In 2011, for the first time in 62 years, America was a net exporter of petroleum products. For the foreseeable future, a specter is haunting progressivism, the specter of abundance. Because progressivism exists to justify a few people bossing around most people, and because progressives believe that only government's energy should flow unimpeded, they crave energy scarcities as an excuse for rationing — by them — that produces ever-more-minute government supervision of Americans' behavior.

Imagine what a horror 2011 was for progressives as Americans began to comprehend their stunning abundance of fossil fuels — beyond their two centuries' supply of coal. Progressives responded with attempts to impede development of the vast proven reserves of natural gas and oil here and in Canada. They bent the willowy Obama to delay approval of the Keystone XL pipeline to carry oil from Canadian tar sands; they raised environmental objections to new techniques for extracting gas and "tight" oil from shale formations.
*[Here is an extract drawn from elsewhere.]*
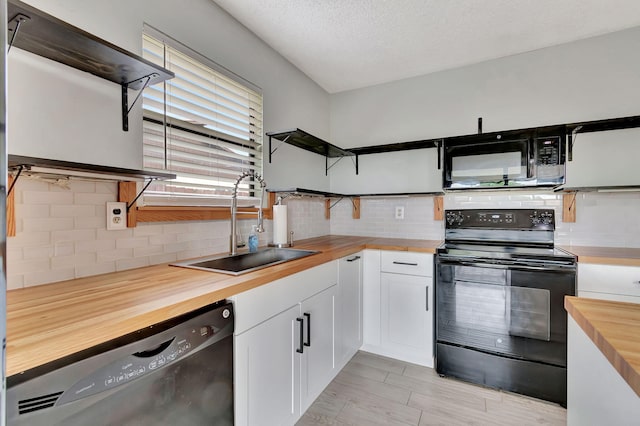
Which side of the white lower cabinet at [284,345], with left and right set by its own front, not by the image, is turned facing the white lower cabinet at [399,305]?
left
An all-purpose rationale for rationing in its many permutations has been the progressives' preferred apocalypse, the fear of climate change. But environmentalism as the thin end of an enormous wedge of regulation and redistribution is a spent force. How many Americans noticed that the latest United Nations climate change confabulation occurred in December in Durban, South Africa?
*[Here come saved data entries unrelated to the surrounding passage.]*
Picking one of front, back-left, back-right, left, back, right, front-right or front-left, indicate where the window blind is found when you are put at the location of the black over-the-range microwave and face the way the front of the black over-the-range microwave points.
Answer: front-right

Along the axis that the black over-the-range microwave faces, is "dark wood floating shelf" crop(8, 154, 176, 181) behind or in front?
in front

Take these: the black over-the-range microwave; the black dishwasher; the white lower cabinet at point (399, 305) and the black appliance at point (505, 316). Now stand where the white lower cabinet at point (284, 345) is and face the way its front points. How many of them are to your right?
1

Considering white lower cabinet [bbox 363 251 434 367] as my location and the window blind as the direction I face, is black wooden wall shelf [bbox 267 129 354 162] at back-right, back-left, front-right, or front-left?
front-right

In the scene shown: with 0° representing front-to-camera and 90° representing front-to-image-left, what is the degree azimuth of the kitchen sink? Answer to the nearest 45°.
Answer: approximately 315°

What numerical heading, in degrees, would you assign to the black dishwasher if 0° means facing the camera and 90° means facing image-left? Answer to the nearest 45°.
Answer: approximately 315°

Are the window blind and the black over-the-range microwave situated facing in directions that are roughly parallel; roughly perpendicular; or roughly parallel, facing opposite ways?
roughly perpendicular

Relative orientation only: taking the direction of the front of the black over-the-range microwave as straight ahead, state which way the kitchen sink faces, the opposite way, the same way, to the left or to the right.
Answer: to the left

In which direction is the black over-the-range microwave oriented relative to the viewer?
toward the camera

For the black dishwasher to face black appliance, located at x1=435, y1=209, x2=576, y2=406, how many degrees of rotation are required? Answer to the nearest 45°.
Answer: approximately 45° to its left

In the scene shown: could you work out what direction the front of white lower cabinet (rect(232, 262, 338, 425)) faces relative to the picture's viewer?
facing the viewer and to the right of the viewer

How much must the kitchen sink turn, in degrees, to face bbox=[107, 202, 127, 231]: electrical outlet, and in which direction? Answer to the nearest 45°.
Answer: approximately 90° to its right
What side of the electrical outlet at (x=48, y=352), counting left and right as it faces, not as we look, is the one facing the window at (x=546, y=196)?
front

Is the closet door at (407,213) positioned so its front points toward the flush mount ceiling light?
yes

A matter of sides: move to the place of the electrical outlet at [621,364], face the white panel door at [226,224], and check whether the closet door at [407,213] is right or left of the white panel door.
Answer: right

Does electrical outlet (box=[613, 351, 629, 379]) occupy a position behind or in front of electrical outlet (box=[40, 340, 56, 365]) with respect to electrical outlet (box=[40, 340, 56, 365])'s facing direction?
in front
The futility of this nullity signaled the end — probably for decades, if not forever — of a trivial pursuit that began 14 years ago with the Kyoto Protocol that the U.S. Senate would not even bring to a vote. The pursuit was for a 194-nation consensus obligating a few nations to transfer enormous wealth to many other nations' governments, to be politically distributed by them, with the supposed effect of ending global warming, if such proves to be.

Meanwhile, back in the nation that probably would have ponied up the largest portion of this money, sales of the electric-powered Chevrolet Volt were falling short of General Motors' goals even before reports about fire hazards in crash tests. And a Wall Street Journal headline proclaimed: "Americans Embrace SUVs Again."